We'll add a new memdesc_alloc_pages() family which allocate the memory and set the page->memdesc to the passed-in memdesc. So each memdesc allocator will first use slab to allocate a memdesc, then allocate the pages that point to that memdesc.
There's a minor recursion problem for the slab memdesc. This can be avoided by special-casing the struct slab allocation; any time we need to allocate a new slab for the slab memdesc cache, we _do not_ allocate a struct slab for it; we use the first object in the allocated memory for its own struct slab.
I don't know how we'll handle alloc_pages_exact().
Freeing memory
Folios (file/anon/ksm) have a refcount.

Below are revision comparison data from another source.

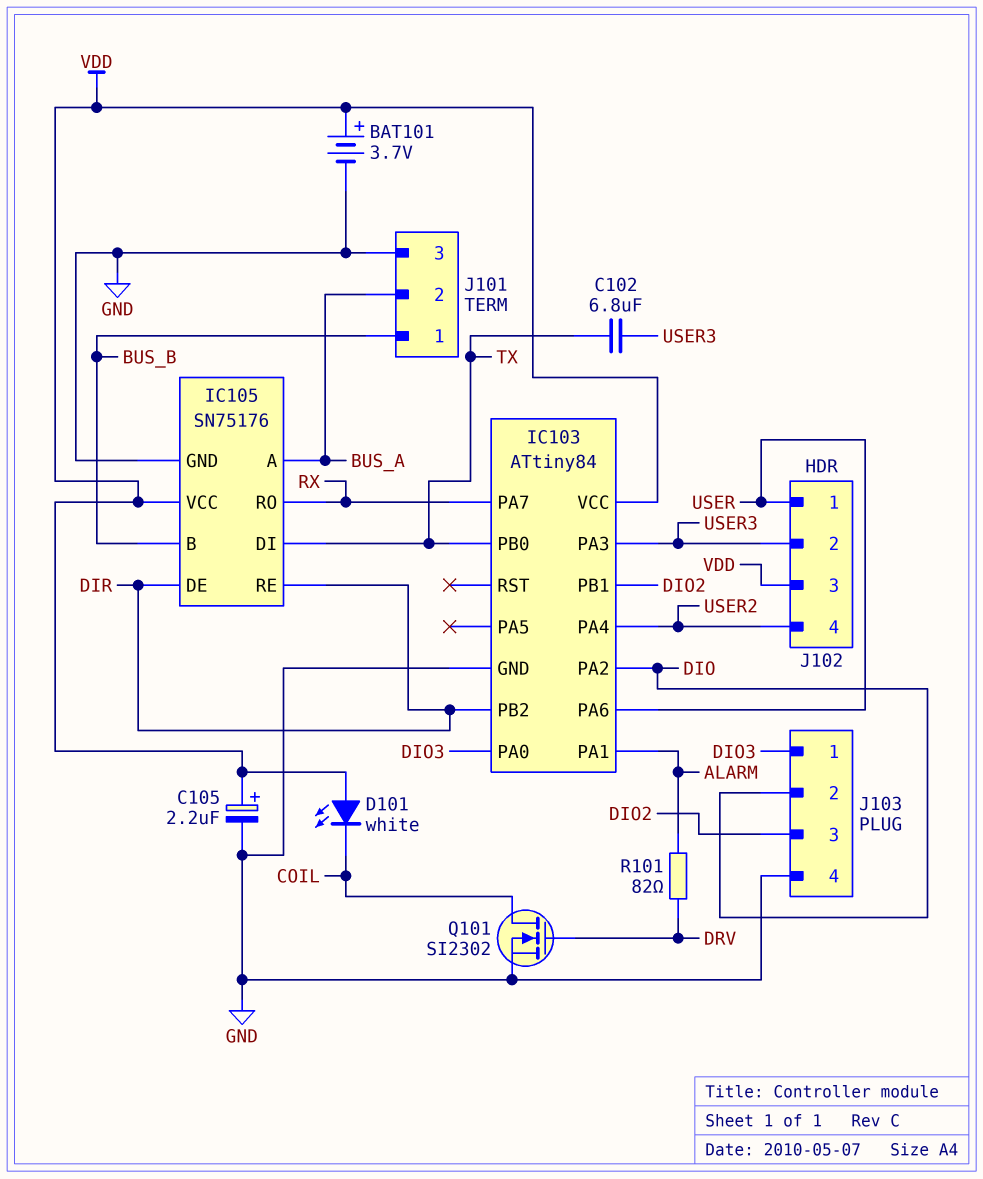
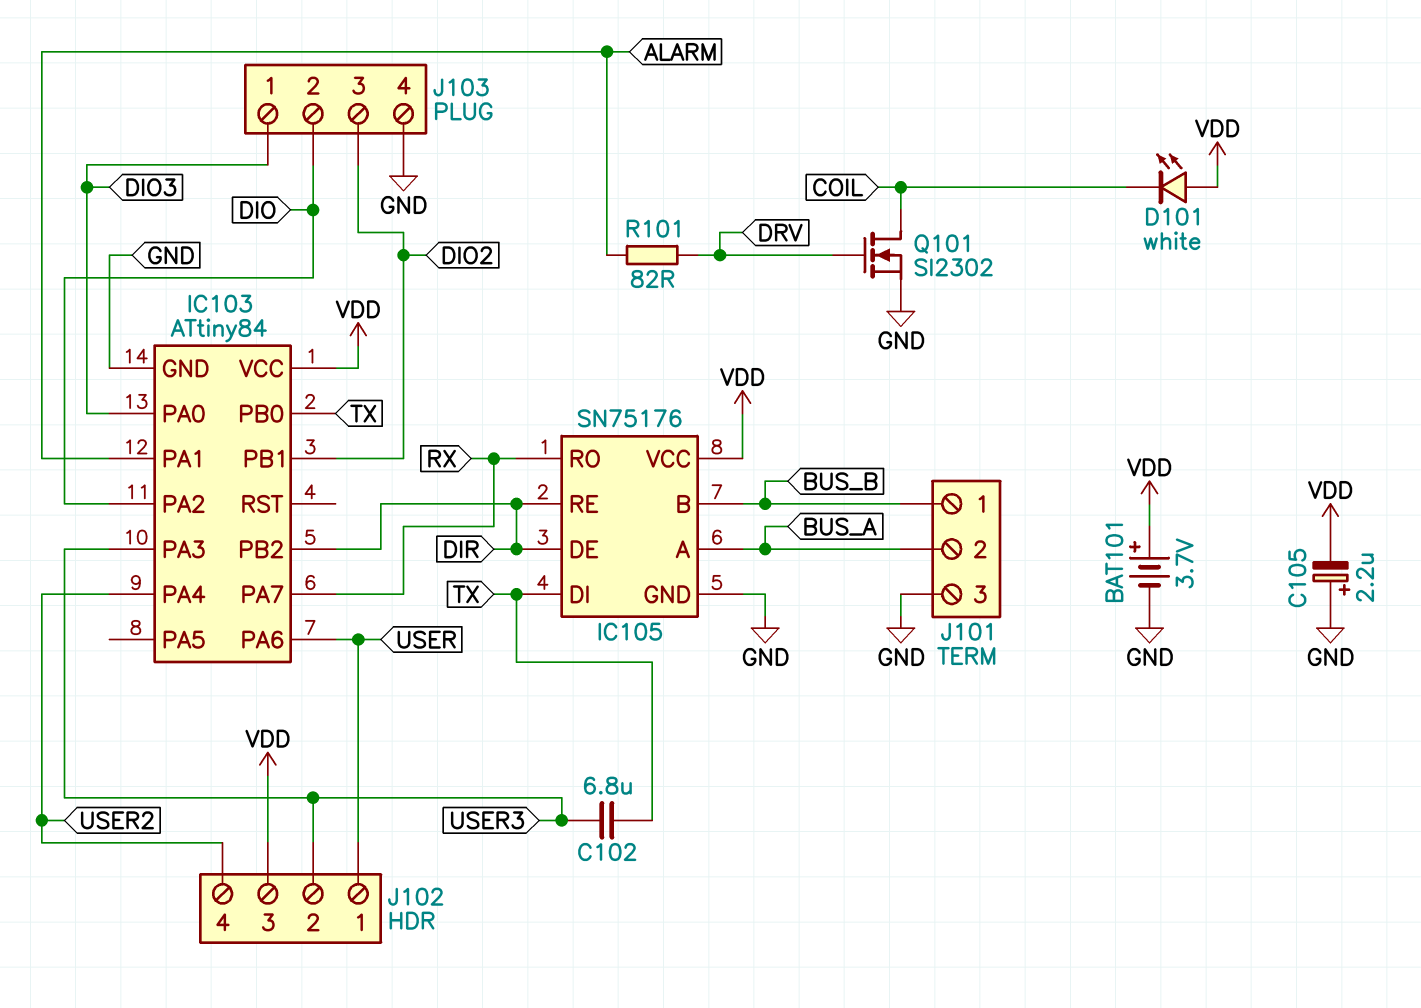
C105: 2.2uF (plus VDD, minus GND) -> 2.2uF (plus GND, minus VDD)

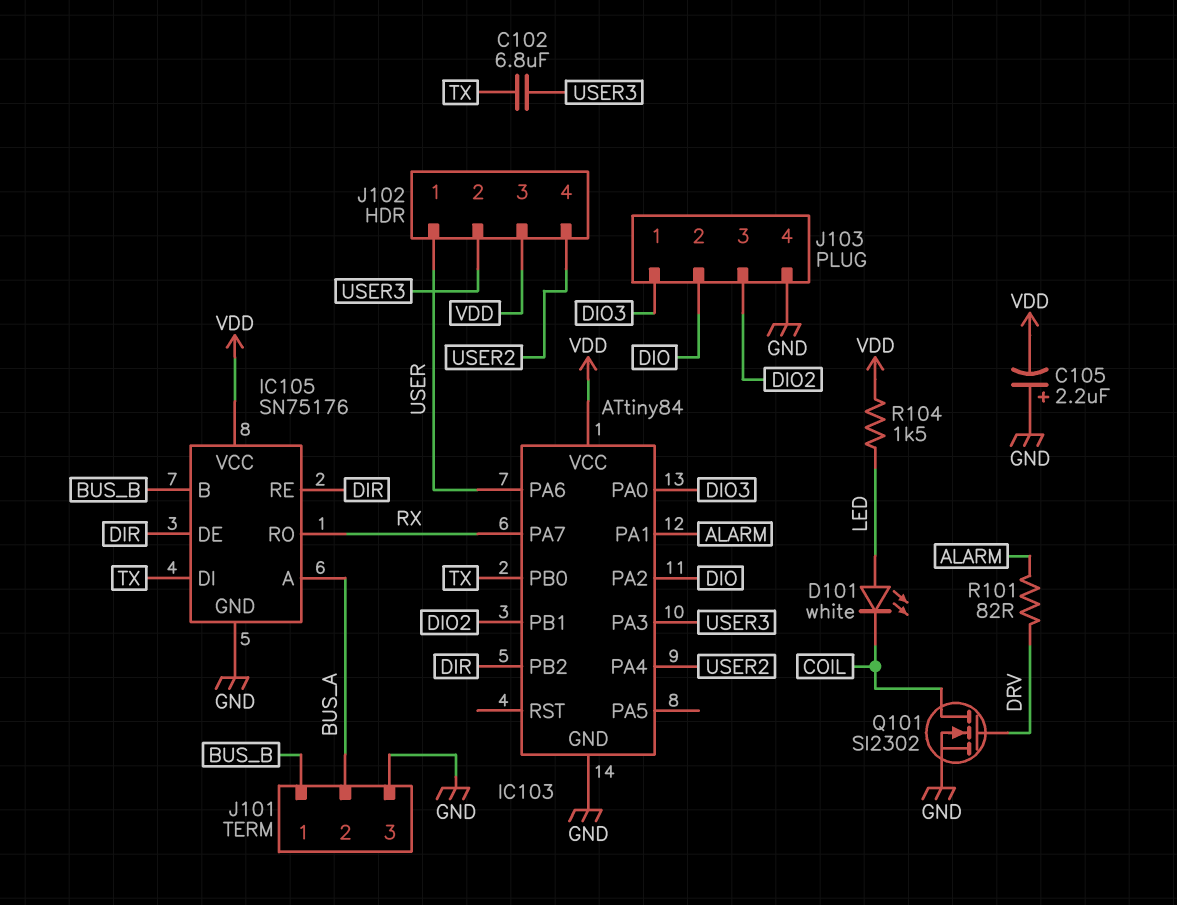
BAT101: 3.7V (plus VDD, minus GND) -> none
D101: LED white (A VDD, K COIL) -> LED white (A LED, K COIL)
R104: none -> 1.5k (LED, VDD)

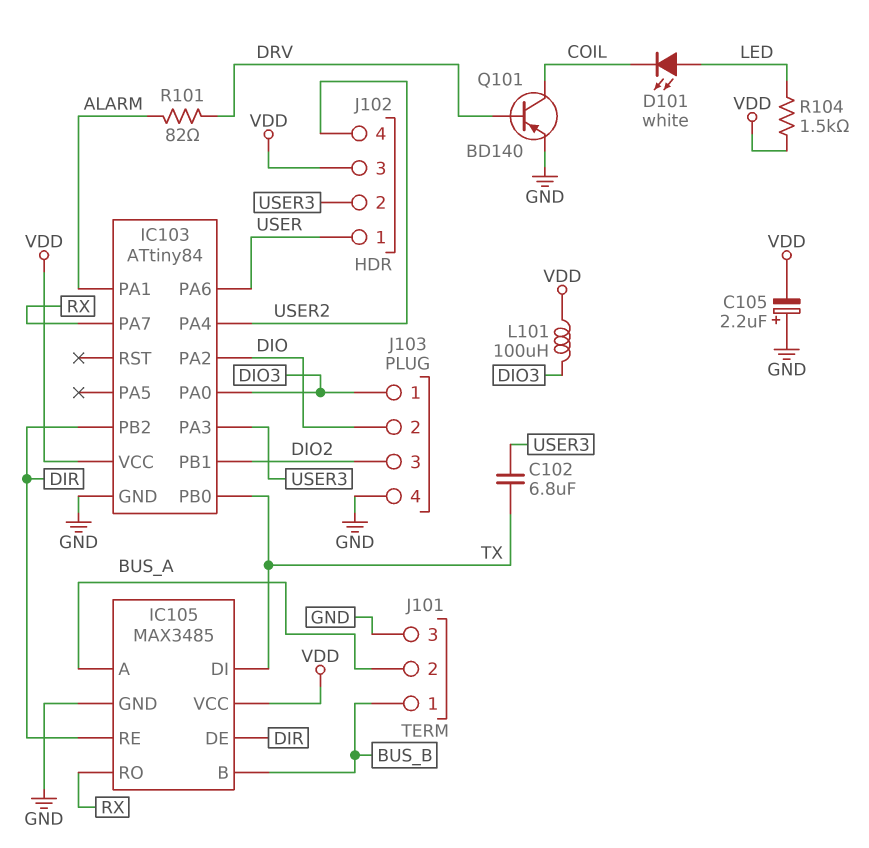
IC105: SN75176 -> MAX3485
L101: none -> 100uH (DIO3, VDD)
Q101: NMOS SI2302 (G DRV, D COIL, S GND) -> PNP BD140 (B DRV, C COIL, E GND)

These should be freed with folio_put(). Other memdescs may not have a refcount,
XXX:
We need to use memory to track free memory. This puts us in the awkward position of needing to allocate memory in order to free memory, and the memory might be highmem so we can't necessarily use the memory we're freeing. So we actually have to allocate the free memdesc at the time we allocate memory and then have a way to find a free memdesc at the
Memory control group
Mapping memory into userspace
File, anon memory and KSM memory is rmappable. The rmap does not apply to other kinds of memory (networking, device driver, vmalloc, etc). These kinds of memory should be added to VM_MIXEDMAP or VM_PFNMAP mappings only.